Rebels is, mercifully, much more lighthearted than Episodes V and VI and the Clone Wars cartoon. There’s no shortage of nightmare fuel in the original trilogy — Darth Vader, the Death Stars, the interrogation droid, the dianoga in the garbage compactor, carbonite freezing, the Sarlacc pit — but the sad and scary stuff was always leavened with lighthearted banter. The Empire was a cross between ruthless, racist efficiency and amusing incompetence, ruling the galaxy with an iron fist despite its soldiers’ inability to hit anyone with a blaster. Rebels straddles the same line, combining clueless stormtroopers and more formidable adversaries like the Inquisitor and Imperial Security Bureau Agent Kallus, who continues a regrettable naming convention for Star Wars villains.3
This is, ostensibly, a show for the 6- to 14-year-old kids that Disney XD targets, but unlike The Phantom Menace, it’s not too dumbed-down for adult viewers. The comedy comes from capable writing, not battle droids saying “roger roger,” slapsticky sidekicks, or stilted dialogue. Its strengths lie in what Abrams regards as the roots of the original trilogy’s success: emotion, not explanation. Ezra’s powers are largely implied. He senses danger instants before it arrives and leaps like a champion long jumper, but he doesn’t deliver any monologues about how he’s always been different. And when Kanan gives Ezra the “surrounds us and penetrates us” speech, he blessedly omits any mention of midi-chlorians.

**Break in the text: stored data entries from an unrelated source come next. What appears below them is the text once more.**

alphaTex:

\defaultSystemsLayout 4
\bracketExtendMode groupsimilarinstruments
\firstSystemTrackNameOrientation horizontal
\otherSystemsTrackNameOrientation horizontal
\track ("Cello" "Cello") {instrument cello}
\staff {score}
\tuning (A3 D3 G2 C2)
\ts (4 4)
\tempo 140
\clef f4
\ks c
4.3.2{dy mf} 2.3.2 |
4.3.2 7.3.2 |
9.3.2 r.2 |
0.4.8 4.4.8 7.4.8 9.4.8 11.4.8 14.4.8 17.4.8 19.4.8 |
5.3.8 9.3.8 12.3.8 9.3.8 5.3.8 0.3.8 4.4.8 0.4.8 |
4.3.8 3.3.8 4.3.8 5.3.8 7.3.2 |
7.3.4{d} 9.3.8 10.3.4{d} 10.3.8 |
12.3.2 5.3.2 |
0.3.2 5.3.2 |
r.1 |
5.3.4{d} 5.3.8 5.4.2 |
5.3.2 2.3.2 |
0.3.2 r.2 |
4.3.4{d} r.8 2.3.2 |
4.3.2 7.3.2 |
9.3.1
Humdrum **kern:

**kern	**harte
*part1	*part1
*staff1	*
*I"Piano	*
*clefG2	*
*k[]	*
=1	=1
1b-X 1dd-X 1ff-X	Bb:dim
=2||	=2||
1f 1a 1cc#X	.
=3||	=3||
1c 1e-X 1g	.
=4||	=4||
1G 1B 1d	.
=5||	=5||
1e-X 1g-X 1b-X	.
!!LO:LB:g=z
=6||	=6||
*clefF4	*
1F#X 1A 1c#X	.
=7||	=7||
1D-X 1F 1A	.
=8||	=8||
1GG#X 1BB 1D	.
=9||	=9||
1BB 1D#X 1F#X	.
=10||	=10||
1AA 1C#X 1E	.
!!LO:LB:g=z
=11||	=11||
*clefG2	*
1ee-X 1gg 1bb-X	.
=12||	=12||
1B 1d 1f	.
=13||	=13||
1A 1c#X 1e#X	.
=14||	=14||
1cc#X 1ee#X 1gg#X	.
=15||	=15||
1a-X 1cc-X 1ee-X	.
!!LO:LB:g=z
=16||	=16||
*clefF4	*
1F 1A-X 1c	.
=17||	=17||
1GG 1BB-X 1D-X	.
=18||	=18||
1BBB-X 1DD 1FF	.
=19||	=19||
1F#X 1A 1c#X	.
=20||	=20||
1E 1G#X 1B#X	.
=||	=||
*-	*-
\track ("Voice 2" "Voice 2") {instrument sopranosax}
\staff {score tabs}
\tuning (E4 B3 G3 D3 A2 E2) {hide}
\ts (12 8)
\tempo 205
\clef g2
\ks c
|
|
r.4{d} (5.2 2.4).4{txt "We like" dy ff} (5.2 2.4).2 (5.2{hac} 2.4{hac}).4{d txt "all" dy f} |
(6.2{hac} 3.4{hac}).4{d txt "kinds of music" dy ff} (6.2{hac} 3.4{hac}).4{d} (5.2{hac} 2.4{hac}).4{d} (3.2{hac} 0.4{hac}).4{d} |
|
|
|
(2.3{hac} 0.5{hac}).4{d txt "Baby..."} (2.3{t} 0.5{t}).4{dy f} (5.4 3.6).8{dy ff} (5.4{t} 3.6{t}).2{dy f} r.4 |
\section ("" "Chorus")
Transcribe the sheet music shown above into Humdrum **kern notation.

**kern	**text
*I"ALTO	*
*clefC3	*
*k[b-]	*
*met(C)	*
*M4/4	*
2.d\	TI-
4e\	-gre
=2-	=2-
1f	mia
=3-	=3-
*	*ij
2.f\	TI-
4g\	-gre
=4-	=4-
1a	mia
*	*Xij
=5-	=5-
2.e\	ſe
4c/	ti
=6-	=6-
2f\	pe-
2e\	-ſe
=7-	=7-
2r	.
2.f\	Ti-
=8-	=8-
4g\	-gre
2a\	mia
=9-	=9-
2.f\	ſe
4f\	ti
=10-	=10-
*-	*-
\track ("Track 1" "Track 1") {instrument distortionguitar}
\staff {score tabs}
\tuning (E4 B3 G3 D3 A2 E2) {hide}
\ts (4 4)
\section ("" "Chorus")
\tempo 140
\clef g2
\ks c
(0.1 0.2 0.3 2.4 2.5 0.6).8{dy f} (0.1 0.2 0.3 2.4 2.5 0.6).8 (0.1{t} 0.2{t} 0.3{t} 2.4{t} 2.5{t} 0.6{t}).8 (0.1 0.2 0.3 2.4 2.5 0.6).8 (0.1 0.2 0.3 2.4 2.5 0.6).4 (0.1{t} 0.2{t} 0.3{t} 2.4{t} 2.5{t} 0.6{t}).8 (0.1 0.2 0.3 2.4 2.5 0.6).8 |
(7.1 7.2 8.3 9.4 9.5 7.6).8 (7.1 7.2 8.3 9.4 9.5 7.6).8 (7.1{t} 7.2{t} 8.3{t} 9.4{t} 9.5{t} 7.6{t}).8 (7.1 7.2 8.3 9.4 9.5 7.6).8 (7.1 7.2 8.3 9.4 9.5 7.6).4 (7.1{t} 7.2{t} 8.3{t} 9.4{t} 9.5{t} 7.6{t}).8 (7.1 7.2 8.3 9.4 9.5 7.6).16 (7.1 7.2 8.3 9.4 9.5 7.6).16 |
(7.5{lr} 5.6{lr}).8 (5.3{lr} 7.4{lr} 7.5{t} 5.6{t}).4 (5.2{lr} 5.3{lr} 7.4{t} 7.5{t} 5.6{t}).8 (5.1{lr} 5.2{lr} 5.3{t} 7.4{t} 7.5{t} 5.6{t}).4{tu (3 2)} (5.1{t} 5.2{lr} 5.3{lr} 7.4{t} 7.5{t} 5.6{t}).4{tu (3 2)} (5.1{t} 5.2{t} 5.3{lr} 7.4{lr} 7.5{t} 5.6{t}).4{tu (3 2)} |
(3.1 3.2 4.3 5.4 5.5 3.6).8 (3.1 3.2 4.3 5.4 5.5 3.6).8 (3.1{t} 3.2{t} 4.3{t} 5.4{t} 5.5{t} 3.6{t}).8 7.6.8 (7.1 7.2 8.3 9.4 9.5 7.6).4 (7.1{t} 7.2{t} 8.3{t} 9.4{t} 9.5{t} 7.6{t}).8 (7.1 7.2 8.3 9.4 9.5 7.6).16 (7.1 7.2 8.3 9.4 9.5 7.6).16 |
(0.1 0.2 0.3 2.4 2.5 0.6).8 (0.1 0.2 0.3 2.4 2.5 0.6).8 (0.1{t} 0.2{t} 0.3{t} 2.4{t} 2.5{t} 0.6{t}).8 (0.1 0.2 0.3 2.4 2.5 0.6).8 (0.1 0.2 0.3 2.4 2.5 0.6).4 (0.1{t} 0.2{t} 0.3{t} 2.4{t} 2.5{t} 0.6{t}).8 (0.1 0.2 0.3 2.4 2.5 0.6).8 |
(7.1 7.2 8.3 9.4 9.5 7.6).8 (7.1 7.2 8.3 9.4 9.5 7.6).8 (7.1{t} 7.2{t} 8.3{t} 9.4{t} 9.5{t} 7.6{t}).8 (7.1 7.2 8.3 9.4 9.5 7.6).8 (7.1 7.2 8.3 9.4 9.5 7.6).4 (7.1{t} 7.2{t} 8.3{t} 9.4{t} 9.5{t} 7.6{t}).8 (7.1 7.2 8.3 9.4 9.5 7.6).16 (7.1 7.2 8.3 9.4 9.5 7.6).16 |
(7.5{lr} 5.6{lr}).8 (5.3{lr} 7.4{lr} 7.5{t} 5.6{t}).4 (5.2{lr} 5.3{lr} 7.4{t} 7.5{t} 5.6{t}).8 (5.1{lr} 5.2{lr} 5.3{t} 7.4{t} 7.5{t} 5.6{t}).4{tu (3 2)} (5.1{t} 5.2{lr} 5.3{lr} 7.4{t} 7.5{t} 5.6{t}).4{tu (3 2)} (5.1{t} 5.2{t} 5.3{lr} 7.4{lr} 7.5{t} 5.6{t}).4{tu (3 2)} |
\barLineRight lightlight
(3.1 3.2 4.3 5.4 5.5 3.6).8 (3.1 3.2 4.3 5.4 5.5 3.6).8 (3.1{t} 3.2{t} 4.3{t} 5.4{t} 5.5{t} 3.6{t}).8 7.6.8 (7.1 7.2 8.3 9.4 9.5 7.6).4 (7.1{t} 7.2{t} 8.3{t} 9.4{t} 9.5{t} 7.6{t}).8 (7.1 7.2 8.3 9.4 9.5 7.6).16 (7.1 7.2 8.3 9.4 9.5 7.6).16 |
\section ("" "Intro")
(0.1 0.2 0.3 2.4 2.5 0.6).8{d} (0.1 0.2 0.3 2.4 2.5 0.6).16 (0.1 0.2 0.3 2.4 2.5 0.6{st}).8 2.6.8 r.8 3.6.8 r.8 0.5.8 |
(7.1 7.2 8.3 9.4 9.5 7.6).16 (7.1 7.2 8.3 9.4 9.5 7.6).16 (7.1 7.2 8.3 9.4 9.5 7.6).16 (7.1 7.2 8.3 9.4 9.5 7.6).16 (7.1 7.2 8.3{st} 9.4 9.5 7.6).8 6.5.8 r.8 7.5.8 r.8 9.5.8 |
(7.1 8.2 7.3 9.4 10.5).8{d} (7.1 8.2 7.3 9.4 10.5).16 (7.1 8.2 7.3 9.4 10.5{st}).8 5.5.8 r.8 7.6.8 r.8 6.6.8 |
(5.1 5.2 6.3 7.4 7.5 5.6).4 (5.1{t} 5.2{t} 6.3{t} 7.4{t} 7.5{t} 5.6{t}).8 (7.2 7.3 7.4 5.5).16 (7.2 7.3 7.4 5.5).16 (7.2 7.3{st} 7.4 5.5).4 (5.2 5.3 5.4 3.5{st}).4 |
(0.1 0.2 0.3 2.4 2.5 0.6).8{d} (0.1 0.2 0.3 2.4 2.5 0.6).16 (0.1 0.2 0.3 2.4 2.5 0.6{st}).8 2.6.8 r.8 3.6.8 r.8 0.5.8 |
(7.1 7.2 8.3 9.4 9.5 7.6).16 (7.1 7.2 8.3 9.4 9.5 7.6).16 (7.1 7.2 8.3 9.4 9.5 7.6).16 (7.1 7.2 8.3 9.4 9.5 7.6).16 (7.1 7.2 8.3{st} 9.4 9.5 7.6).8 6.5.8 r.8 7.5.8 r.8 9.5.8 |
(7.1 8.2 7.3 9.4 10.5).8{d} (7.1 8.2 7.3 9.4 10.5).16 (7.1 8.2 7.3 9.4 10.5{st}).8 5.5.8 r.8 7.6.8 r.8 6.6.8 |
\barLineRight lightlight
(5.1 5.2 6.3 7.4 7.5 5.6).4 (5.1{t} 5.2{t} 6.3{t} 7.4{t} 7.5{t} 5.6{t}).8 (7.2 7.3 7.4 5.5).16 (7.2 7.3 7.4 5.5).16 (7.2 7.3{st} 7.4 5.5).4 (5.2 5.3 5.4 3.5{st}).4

Ever since the announcement that Abrams would direct Episode VII, fans have wondered whether he would ruin Star Wars. That line of speculation never made much sense: If the prequels couldn’t kill Star Wars, nothing could. The worst Disney could do was fail to restore the franchise to its former luster — in which case the series wouldn’t be worse off than it was before the sale. Fortunately, Star Wars Rebels is a solid first salvo in the campaign to rehabilitate the brand. Other than Ezra’s early resemblance to Aladdin and some suspiciously prominent product placement for Star Tours, Rebels doesn’t feel like Disney-style Star Wars. It feels like Star Wars before the series ran off the rails.